* _Data for this exercise_:
[Start of Attachment]

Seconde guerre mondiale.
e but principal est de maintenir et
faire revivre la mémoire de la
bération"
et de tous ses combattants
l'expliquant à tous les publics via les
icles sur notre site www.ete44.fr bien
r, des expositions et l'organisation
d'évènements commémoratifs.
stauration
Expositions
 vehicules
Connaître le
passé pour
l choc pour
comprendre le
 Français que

[End of Attachment]
[Start of Attachment]

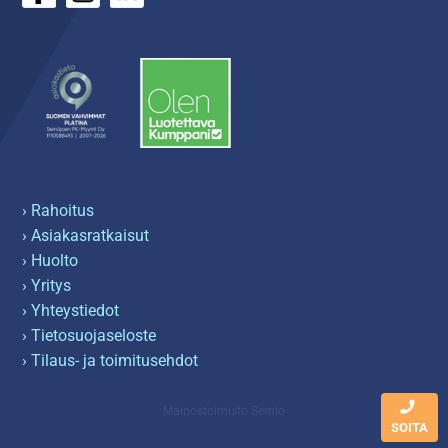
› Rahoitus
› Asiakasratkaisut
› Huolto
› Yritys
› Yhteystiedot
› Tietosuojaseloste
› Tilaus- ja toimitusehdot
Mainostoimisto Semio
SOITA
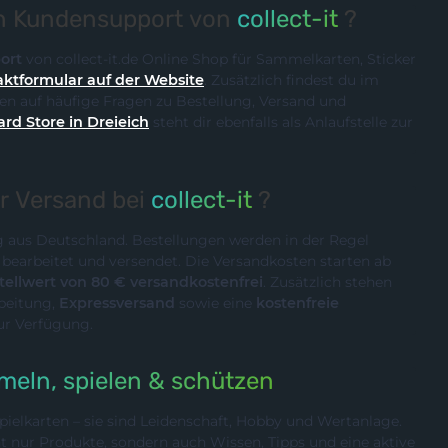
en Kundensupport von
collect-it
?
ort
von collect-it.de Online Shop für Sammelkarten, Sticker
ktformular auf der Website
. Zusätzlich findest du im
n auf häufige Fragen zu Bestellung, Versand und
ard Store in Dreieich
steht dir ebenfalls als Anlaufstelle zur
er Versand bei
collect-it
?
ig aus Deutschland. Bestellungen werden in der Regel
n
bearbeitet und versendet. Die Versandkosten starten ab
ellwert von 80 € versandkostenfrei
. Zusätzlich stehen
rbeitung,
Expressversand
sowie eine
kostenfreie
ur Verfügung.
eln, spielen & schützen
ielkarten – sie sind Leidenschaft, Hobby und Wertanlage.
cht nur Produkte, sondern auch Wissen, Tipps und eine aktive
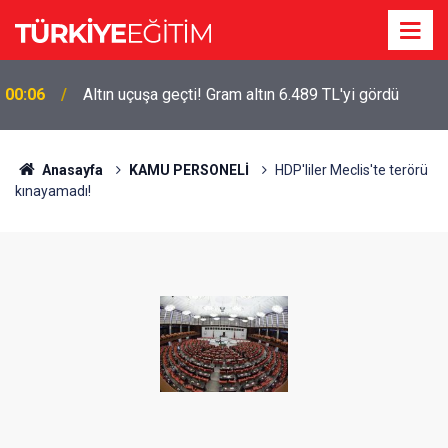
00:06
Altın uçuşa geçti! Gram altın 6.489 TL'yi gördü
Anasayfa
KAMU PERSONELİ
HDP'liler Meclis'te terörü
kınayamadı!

[End of Attachment]
[Start of Attachment]

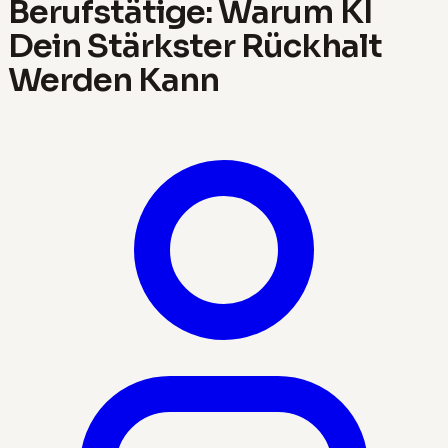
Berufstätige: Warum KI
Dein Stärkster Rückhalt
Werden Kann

[End of Attachment]

Reproduce word for word the lines of the listing from the one containing "en Kundensupport von" through the one containing "er Versand bei", including both of those lines.

* _Output of the exercise_:
en Kundensupport von
collect-it
?
ort
von collect-it.de Online Shop für Sammelkarten, Sticker
ktformular auf der Website
. Zusätzlich findest du im
n auf häufige Fragen zu Bestellung, Versand und
ard Store in Dreieich
steht dir ebenfalls als Anlaufstelle zur
er Versand bei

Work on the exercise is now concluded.